La Chambre civile et pénale de la Cour supérieure de juge de Catalogne (TSJC) Il a proposé au gouvernement le pardon partiel pour l’ancien président du Parlement et Junts, Laura Borràscondamné à quatre ans et demi de prison pour avoir accordé des contrats par doigt à un ami lorsqu’il a dirigé l’institution de Les Retres Catalanes (ILC), entre 2013 et 2018. Avec cette demande, déjà exprimée dans la phrase, il est prévu que la pénalité soit inférieure à deux ans de prison et, à cette manière, que le chef d’indépendance ne fait pas un pénation de deux ans. En outre, les magistrats ont convenu, comme demandé par la défense et avec l’approbation du bureau du procureur, qui est suspendu l’exécution de leur condamnation jusqu’à ce que le Conseil des ministres ne résout pas la mesure de la grâce.

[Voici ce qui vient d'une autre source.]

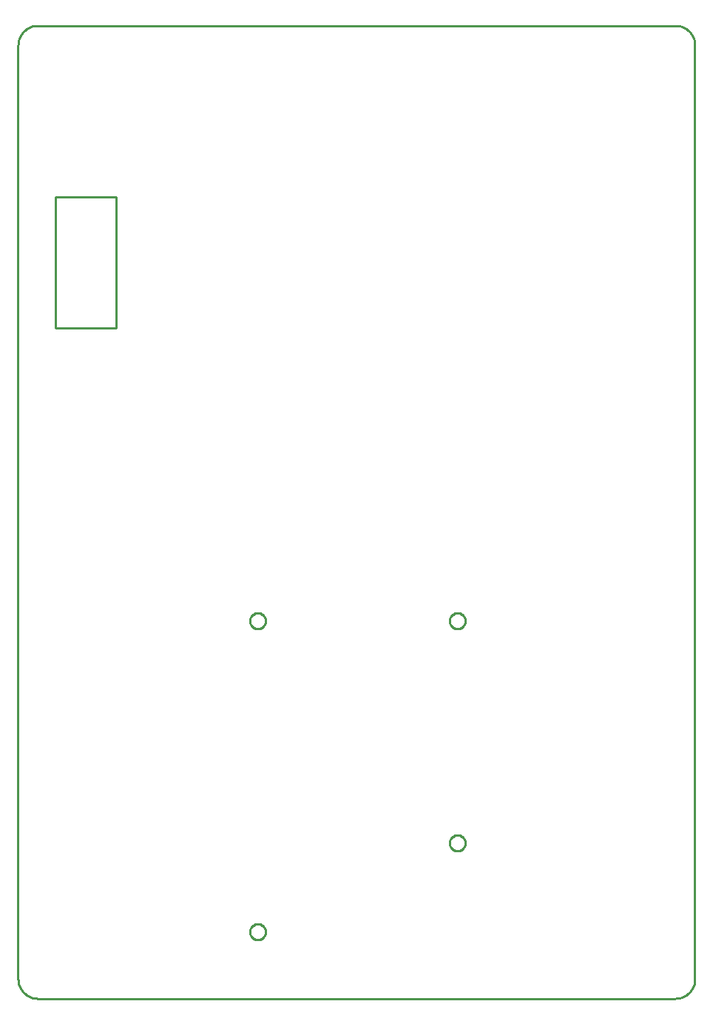
<source format=gbr>
G04 EAGLE Gerber X2 export*
%TF.Part,Single*%
%TF.FileFunction,Profile,NP*%
%TF.FilePolarity,Positive*%
%TF.GenerationSoftware,Autodesk,EAGLE,9.1.0*%
%TF.CreationDate,2019-10-14T18:10:00Z*%
G75*
%MOMM*%
%FSLAX34Y34*%
%LPD*%
%AMOC8*
5,1,8,0,0,1.08239X$1,22.5*%
G01*
%ADD10C,0.254000*%


D10*
X-2540Y22860D02*
X-2453Y20868D01*
X-2193Y18890D01*
X-1761Y16943D01*
X-1161Y15041D01*
X-398Y13199D01*
X523Y11430D01*
X1594Y9748D01*
X2808Y8166D01*
X4156Y6696D01*
X5626Y5348D01*
X7208Y4134D01*
X8890Y3063D01*
X10659Y2142D01*
X12501Y1379D01*
X14403Y779D01*
X16350Y347D01*
X18328Y87D01*
X20320Y0D01*
X749300Y0D01*
X751292Y87D01*
X753270Y347D01*
X755217Y779D01*
X757119Y1379D01*
X758961Y2142D01*
X760730Y3063D01*
X762412Y4134D01*
X763994Y5348D01*
X765464Y6696D01*
X766812Y8166D01*
X768026Y9748D01*
X769097Y11430D01*
X770018Y13199D01*
X770781Y15041D01*
X771381Y16943D01*
X771813Y18890D01*
X772073Y20868D01*
X772160Y22860D01*
X772160Y1089660D01*
X772073Y1091652D01*
X771813Y1093630D01*
X771381Y1095577D01*
X770781Y1097479D01*
X770018Y1099321D01*
X769097Y1101090D01*
X768026Y1102772D01*
X766812Y1104354D01*
X765464Y1105824D01*
X763994Y1107172D01*
X762412Y1108386D01*
X760730Y1109457D01*
X758961Y1110378D01*
X757119Y1111141D01*
X755217Y1111741D01*
X753270Y1112173D01*
X751292Y1112433D01*
X749300Y1112520D01*
X20320Y1112520D01*
X18328Y1112433D01*
X16350Y1112173D01*
X14403Y1111741D01*
X12501Y1111141D01*
X10659Y1110378D01*
X8890Y1109457D01*
X7208Y1108386D01*
X5626Y1107172D01*
X4156Y1105824D01*
X2808Y1104354D01*
X1594Y1102772D01*
X523Y1101090D01*
X-398Y1099321D01*
X-1161Y1097479D01*
X-1761Y1095577D01*
X-2193Y1093630D01*
X-2453Y1091652D01*
X-2540Y1089660D01*
X-2540Y22860D01*
X40000Y766800D02*
X110000Y766800D01*
X110000Y916800D01*
X40000Y916800D01*
X40000Y766800D01*
X40000Y766800D02*
X110000Y766800D01*
X110000Y916800D01*
X40000Y916800D01*
X40000Y766800D01*
X499987Y186800D02*
X499204Y186732D01*
X498430Y186595D01*
X497671Y186392D01*
X496933Y186123D01*
X496220Y185791D01*
X495540Y185398D01*
X494896Y184947D01*
X494294Y184442D01*
X493738Y183886D01*
X493233Y183284D01*
X492782Y182640D01*
X492389Y181960D01*
X492057Y181247D01*
X491788Y180509D01*
X491585Y179750D01*
X491449Y178976D01*
X491380Y178193D01*
X491380Y177407D01*
X491449Y176624D01*
X491585Y175850D01*
X491788Y175091D01*
X492057Y174353D01*
X492389Y173640D01*
X492782Y172960D01*
X493233Y172316D01*
X493738Y171714D01*
X494294Y171158D01*
X494896Y170653D01*
X495540Y170202D01*
X496220Y169809D01*
X496933Y169477D01*
X497671Y169208D01*
X498430Y169005D01*
X499204Y168869D01*
X499987Y168800D01*
X500773Y168800D01*
X501556Y168869D01*
X502330Y169005D01*
X503089Y169208D01*
X503827Y169477D01*
X504540Y169809D01*
X505220Y170202D01*
X505864Y170653D01*
X506466Y171158D01*
X507022Y171714D01*
X507527Y172316D01*
X507978Y172960D01*
X508371Y173640D01*
X508703Y174353D01*
X508972Y175091D01*
X509175Y175850D01*
X509312Y176624D01*
X509380Y177407D01*
X509380Y178193D01*
X509312Y178976D01*
X509175Y179750D01*
X508972Y180509D01*
X508703Y181247D01*
X508371Y181960D01*
X507978Y182640D01*
X507527Y183284D01*
X507022Y183886D01*
X506466Y184442D01*
X505864Y184947D01*
X505220Y185398D01*
X504540Y185791D01*
X503827Y186123D01*
X503089Y186392D01*
X502330Y186595D01*
X501556Y186732D01*
X500773Y186800D01*
X499987Y186800D01*
X499987Y440800D02*
X499204Y440732D01*
X498430Y440595D01*
X497671Y440392D01*
X496933Y440123D01*
X496220Y439791D01*
X495540Y439398D01*
X494896Y438947D01*
X494294Y438442D01*
X493738Y437886D01*
X493233Y437284D01*
X492782Y436640D01*
X492389Y435960D01*
X492057Y435247D01*
X491788Y434509D01*
X491585Y433750D01*
X491449Y432976D01*
X491380Y432193D01*
X491380Y431407D01*
X491449Y430624D01*
X491585Y429850D01*
X491788Y429091D01*
X492057Y428353D01*
X492389Y427640D01*
X492782Y426960D01*
X493233Y426316D01*
X493738Y425714D01*
X494294Y425158D01*
X494896Y424653D01*
X495540Y424202D01*
X496220Y423809D01*
X496933Y423477D01*
X497671Y423208D01*
X498430Y423005D01*
X499204Y422869D01*
X499987Y422800D01*
X500773Y422800D01*
X501556Y422869D01*
X502330Y423005D01*
X503089Y423208D01*
X503827Y423477D01*
X504540Y423809D01*
X505220Y424202D01*
X505864Y424653D01*
X506466Y425158D01*
X507022Y425714D01*
X507527Y426316D01*
X507978Y426960D01*
X508371Y427640D01*
X508703Y428353D01*
X508972Y429091D01*
X509175Y429850D01*
X509312Y430624D01*
X509380Y431407D01*
X509380Y432193D01*
X509312Y432976D01*
X509175Y433750D01*
X508972Y434509D01*
X508703Y435247D01*
X508371Y435960D01*
X507978Y436640D01*
X507527Y437284D01*
X507022Y437886D01*
X506466Y438442D01*
X505864Y438947D01*
X505220Y439398D01*
X504540Y439791D01*
X503827Y440123D01*
X503089Y440392D01*
X502330Y440595D01*
X501556Y440732D01*
X500773Y440800D01*
X499987Y440800D01*
X271387Y85200D02*
X270604Y85132D01*
X269830Y84995D01*
X269071Y84792D01*
X268333Y84523D01*
X267620Y84191D01*
X266940Y83798D01*
X266296Y83347D01*
X265694Y82842D01*
X265138Y82286D01*
X264633Y81684D01*
X264182Y81040D01*
X263789Y80360D01*
X263457Y79647D01*
X263188Y78909D01*
X262985Y78150D01*
X262849Y77376D01*
X262780Y76593D01*
X262780Y75807D01*
X262849Y75024D01*
X262985Y74250D01*
X263188Y73491D01*
X263457Y72753D01*
X263789Y72040D01*
X264182Y71360D01*
X264633Y70716D01*
X265138Y70114D01*
X265694Y69558D01*
X266296Y69053D01*
X266940Y68602D01*
X267620Y68209D01*
X268333Y67877D01*
X269071Y67608D01*
X269830Y67405D01*
X270604Y67269D01*
X271387Y67200D01*
X272173Y67200D01*
X272956Y67269D01*
X273730Y67405D01*
X274489Y67608D01*
X275227Y67877D01*
X275940Y68209D01*
X276620Y68602D01*
X277264Y69053D01*
X277866Y69558D01*
X278422Y70114D01*
X278927Y70716D01*
X279378Y71360D01*
X279771Y72040D01*
X280103Y72753D01*
X280372Y73491D01*
X280575Y74250D01*
X280712Y75024D01*
X280780Y75807D01*
X280780Y76593D01*
X280712Y77376D01*
X280575Y78150D01*
X280372Y78909D01*
X280103Y79647D01*
X279771Y80360D01*
X279378Y81040D01*
X278927Y81684D01*
X278422Y82286D01*
X277866Y82842D01*
X277264Y83347D01*
X276620Y83798D01*
X275940Y84191D01*
X275227Y84523D01*
X274489Y84792D01*
X273730Y84995D01*
X272956Y85132D01*
X272173Y85200D01*
X271387Y85200D01*
X271387Y440800D02*
X270604Y440732D01*
X269830Y440595D01*
X269071Y440392D01*
X268333Y440123D01*
X267620Y439791D01*
X266940Y439398D01*
X266296Y438947D01*
X265694Y438442D01*
X265138Y437886D01*
X264633Y437284D01*
X264182Y436640D01*
X263789Y435960D01*
X263457Y435247D01*
X263188Y434509D01*
X262985Y433750D01*
X262849Y432976D01*
X262780Y432193D01*
X262780Y431407D01*
X262849Y430624D01*
X262985Y429850D01*
X263188Y429091D01*
X263457Y428353D01*
X263789Y427640D01*
X264182Y426960D01*
X264633Y426316D01*
X265138Y425714D01*
X265694Y425158D01*
X266296Y424653D01*
X266940Y424202D01*
X267620Y423809D01*
X268333Y423477D01*
X269071Y423208D01*
X269830Y423005D01*
X270604Y422869D01*
X271387Y422800D01*
X272173Y422800D01*
X272956Y422869D01*
X273730Y423005D01*
X274489Y423208D01*
X275227Y423477D01*
X275940Y423809D01*
X276620Y424202D01*
X277264Y424653D01*
X277866Y425158D01*
X278422Y425714D01*
X278927Y426316D01*
X279378Y426960D01*
X279771Y427640D01*
X280103Y428353D01*
X280372Y429091D01*
X280575Y429850D01*
X280712Y430624D01*
X280780Y431407D01*
X280780Y432193D01*
X280712Y432976D01*
X280575Y433750D01*
X280372Y434509D01*
X280103Y435247D01*
X279771Y435960D01*
X279378Y436640D01*
X278927Y437284D01*
X278422Y437886D01*
X277866Y438442D01*
X277264Y438947D01*
X276620Y439398D01*
X275940Y439791D01*
X275227Y440123D01*
X274489Y440392D01*
X273730Y440595D01*
X272956Y440732D01*
X272173Y440800D01*
X271387Y440800D01*
M02*

</source>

La résolution comprend également la suspension Là deux ans de peine de prison infligée à un autre des condamnés, Pour un crime continu de mensonge dans un document officiel et en tant qu’auteur d’un crime de mensonge continu dans un document commercial, « avec condition de ne pas commettre de nouveaux crimes pendant la période de suspension et de réaliser 146 jours de travail au profit de la communauté ». De même, la peine de 1 an et 2 mois de prison infligée au tiers des personnes reconnues coupables des mêmes crimes est suspendue pendant trois ans, avec condition de ne pas avoir commis de nouveaux crimes pendant la période de la suspension.
Disqualification et amende
Le TSJC a également accepté d’exiger personnellement les trois condamnés qui « s’abstiennent de mener des activités, des professions ou des postes pour lesquels ils ont été handicapés » et qui « paient les amendes imposées ». La peine qui est maintenant exécutée, qui a été confirmée par la Cour suprême le 10 février, qui imposait non seulement des peines de prison, mais une disqualification pour les Borrà, 13 ans et le paiement d’une amende de 36 000 euros.
Le ministre de la Présidence, de la Justice et des relations avec les tribunaux, Félix Bolañosrappelé que le pardon demandé par le TSJC « affecte les droits fondamentaux d’une personne »; Maintenant, son traitement commencera et pour cela, tous les organes qui ont participé à la procédure seront signalés, bien que dans ce cas, il est déjà connu que l’avis du tribunal et du bureau du procureur soient favorables à la mesure de la grâce.